SOMME ECHO: It’s simple… as #wearehere shows, just be human

I’m writing this on the 100th anniversary of the Battle of the Somme.

Just a week before the UK voted to leave the European Union. Northern Ireland and Scotland voted to stay. A majority in England and Wales wanted to go.

Division, spite and rancour is in the air.

Yet, for all sides, the First World casts a long across Britain. It helped make the country we live in. Never such innocence, as Siegfried Sassoon wrote, as when we marched to war in 1914. Never such shattered innocence as the first day of the Battle of the Somme. If there was a day when modern Britain was born it was this.

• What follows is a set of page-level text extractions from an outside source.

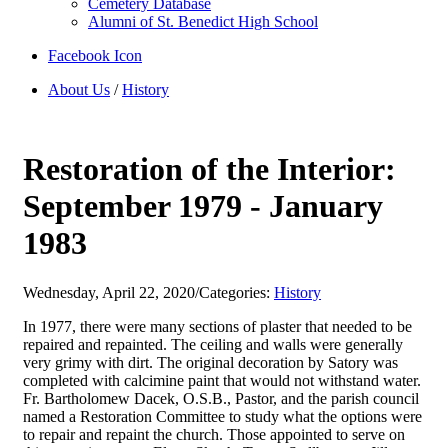
Cemetery Database
Alumni of St. Benedict High School
Facebook Icon
About Us
/
History
Restoration of the Interior:
September 1979 - January
1983
Wednesday, April 22, 2020
/
Categories:
History
In 1977, there were many sections of plaster that needed to be
repaired and repainted. The ceiling and walls were generally
very grimy with dirt. The original decoration by Satory was
completed with calcimine paint that would not withstand water.
Fr. Bartholomew Dacek, O.S.B., Pastor, and the parish council
named a Restoration Committee to study what the options were
to repair and repaint the church. Those appointed to serve on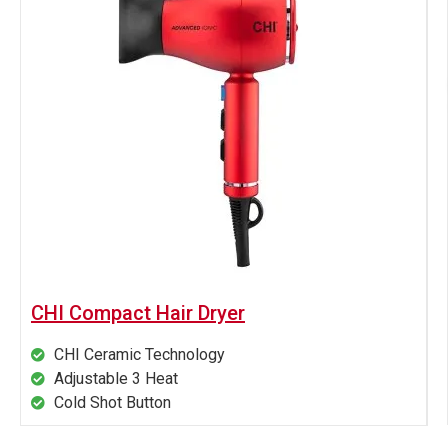
CHI Compact Hair Dryer
CHI Ceramic Technology
Adjustable 3 Heat
Cold Shot Button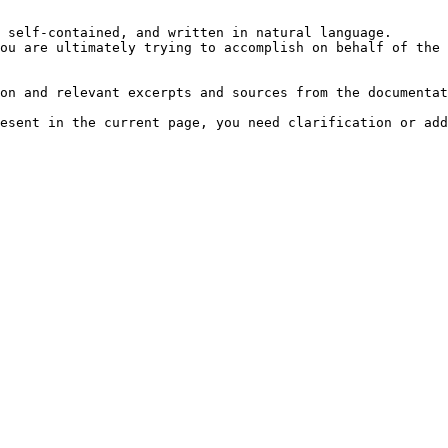
 self-contained, and written in natural language.

ou are ultimately trying to accomplish on behalf of the 
on and relevant excerpts and sources from the documentat
esent in the current page, you need clarification or add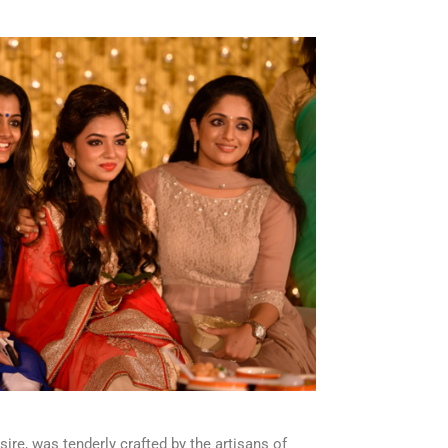
sire, was tenderly crafted by the artisans of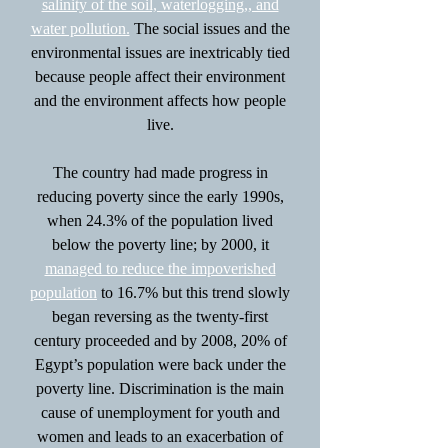
salinity of the soil, waterlogging,, and
water pollution.
The social issues and the
environmental issues are inextricably tied
because people affect their environment
and the environment affects how people
live.
The country had made progress in
reducing poverty since the early 1990s,
when 24.3% of the population lived
below the poverty line; by 2000, it
managed to reduce the impoverished
population
to 16.7% but this trend slowly
began reversing as the twenty-first
century proceeded and by 2008, 20% of
Egypt’s population were back under the
poverty line. Discrimination is the main
cause of unemployment for youth and
women and leads to an exacerbation of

I’m writing this to capture the #wearehere project. At key railway stations across England, Wales, Scotland and Northern Ireland volunteers dressed in First World War battledress appeared. Talk to them and they quietly give you a card with the name of a soldier who was killed on this day a hundred years ago.

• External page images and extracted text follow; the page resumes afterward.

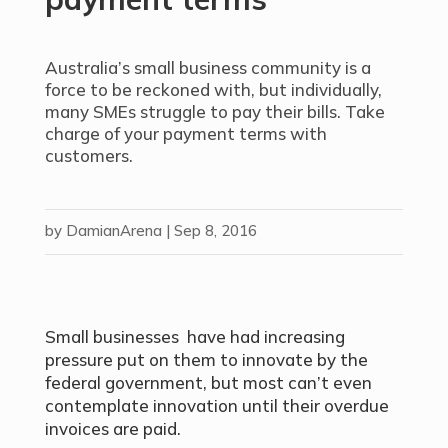
Australia’s small business community is a
force to be reckoned with, but individually,
many SMEs struggle to pay their bills. Take
charge of your payment terms with
customers.
by
DamianArena
|
Sep 8, 2016
Small businesses have had increasing
pressure put on them to innovate by the
federal government, but most can’t even
contemplate innovation until their overdue
invoices are paid.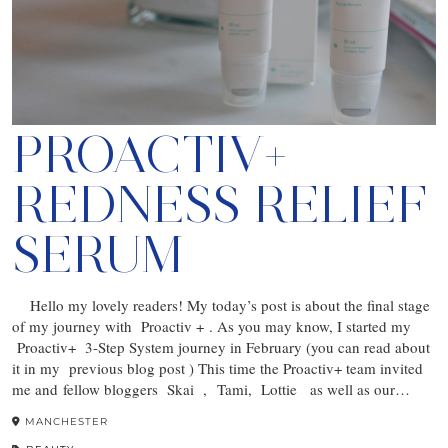
PROACTIV+
REDNESS RELIEF
SERUM
Hello my lovely readers! My today’s post is about the final stage
of my journey with Proactiv + . As you may know, I started my
Proactiv+ 3-Step System journey in February (you can read about
it in my previous blog post ) This time the Proactiv+ team invited
me and fellow bloggers Skai , Tami, Lottie as well as our…
MANCHESTER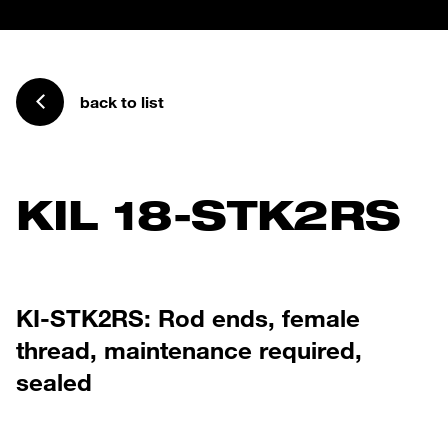
back to list
KIL 18-STK2RS
KI-STK2RS: Rod ends, female
thread, maintenance required,
sealed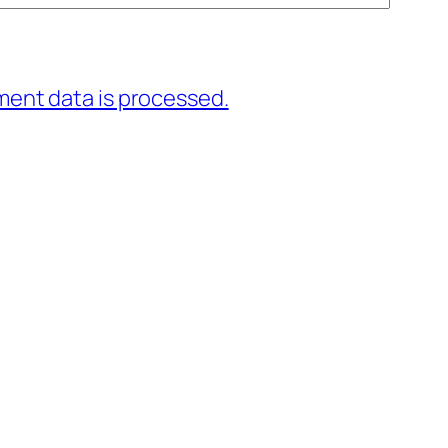
ent data is processed.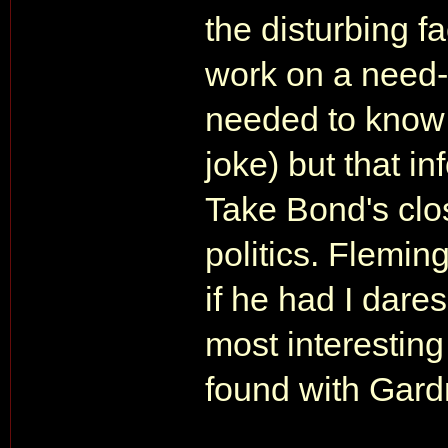
the disturbing f
work on a need-
needed to know 
joke) but that in
Take Bond's clo
politics. Flemin
if he had I dar
most interesting
found with Gard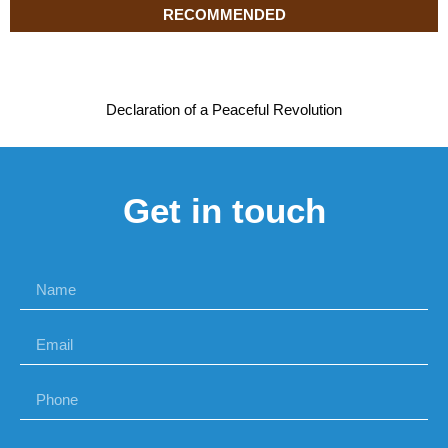
RECOMMENDED
Declaration of a Peaceful Revolution
Get in touch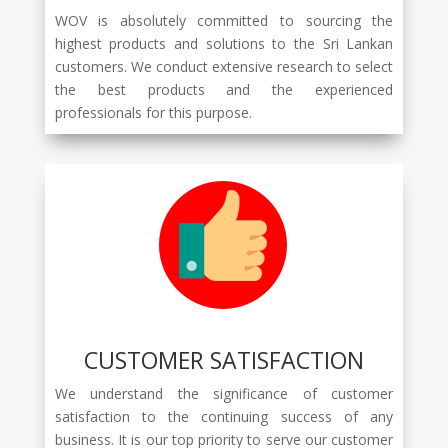
WOV is absolutely committed to sourcing the
highest products and solutions to the Sri Lankan
customers. We conduct extensive research to select
the best products and the experienced
professionals for this purpose.
CUSTOMER SATISFACTION
We understand the significance of customer
satisfaction to the continuing success of any
business. It is our top priority to serve our customer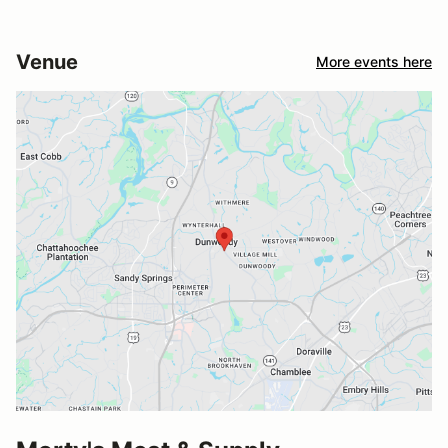
Venue
More events here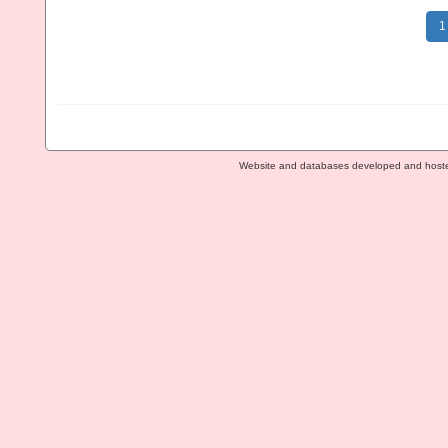
1
Website and databases developed and host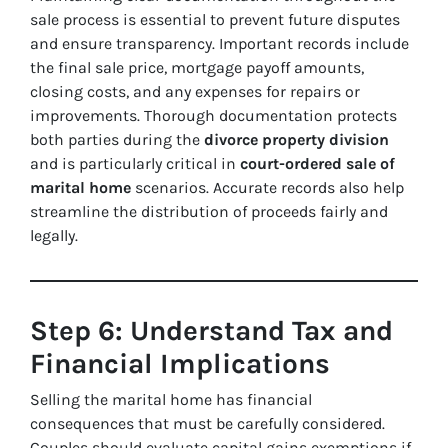
sale process is essential to prevent future disputes
and ensure transparency. Important records include
the final sale price, mortgage payoff amounts,
closing costs, and any expenses for repairs or
improvements. Thorough documentation protects
both parties during the
divorce property division
and is particularly critical in
court-ordered sale of
marital home
scenarios. Accurate records also help
streamline the distribution of proceeds fairly and
legally.
Step 6: Understand Tax and
Financial Implications
Selling the marital home has financial
consequences that must be carefully considered.
Couples should evaluate capital gains exemptions if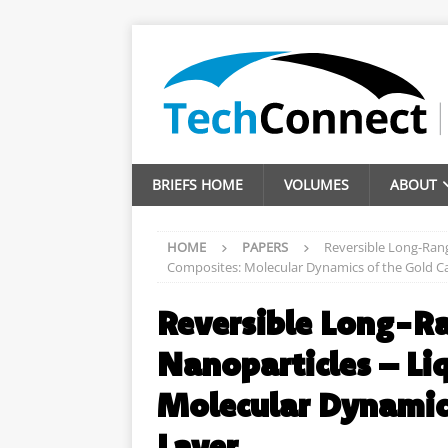
BRIEFS HOME
VOLUMES
ABOUT
HOME
PAPERS
Reversible Long-Rang
Composites: Molecular Dynamics of the Gold C
Reversible Long-Ra
Nanoparticles – Li
Molecular Dynamic
Layer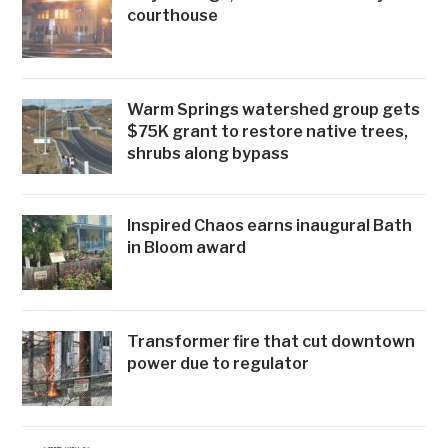
courthouse
Warm Springs watershed group gets
$75K grant to restore native trees,
shrubs along bypass
Inspired Chaos earns inaugural Bath
in Bloom award
Transformer fire that cut downtown
power due to regulator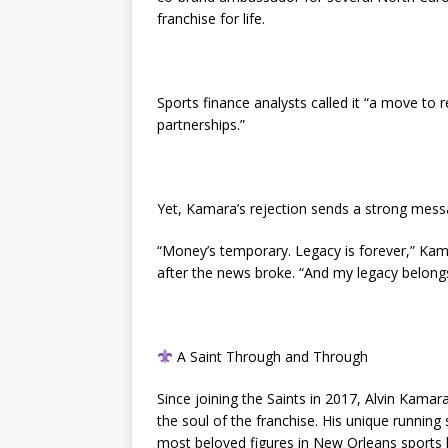
franchise for life.
Sports finance analysts called it “a move to 
partnerships.”
Yet, Kamara’s rejection sends a strong mess
“Money’s temporary. Legacy is forever,” Ka
after the news broke. “And my legacy belong
A Saint Through and Through
Since joining the Saints in 2017, Alvin Kama
the soul of the franchise. His unique running
most beloved figures in New Orleans sports h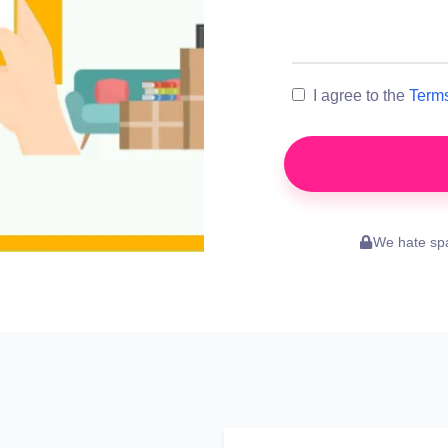
I agree to the
Terms
We hate spa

It’s a gentle reminder that those who were lost were people too. Just like you.  It’s beautiful. I’ve blogged about my own family’s First World War story and the pain it caused.

As a child, a teacher taught us how much the First World War had changed Britain not with numbers. He pulled three empty chairs to the front of the classroom.

“Those chairs,” he said, “are empty. But they would have had three children just like you sat on them. But they weren’t born because their grandfathers were killed in the First World War.”

I seem to spend a lot of time telling people in training that the key to good communication is to be human. It’s why #wearehere works. It’s a real thing with real people. And the real people who saw it and were moved shared images and thoughts online.

I don’t know who is behind the project, but thank you for a chance to say ‘thank you’ to the 704,803 who died like cattle to show us that modern war was something to avoid.

But thank you too for a reminder that we are all human.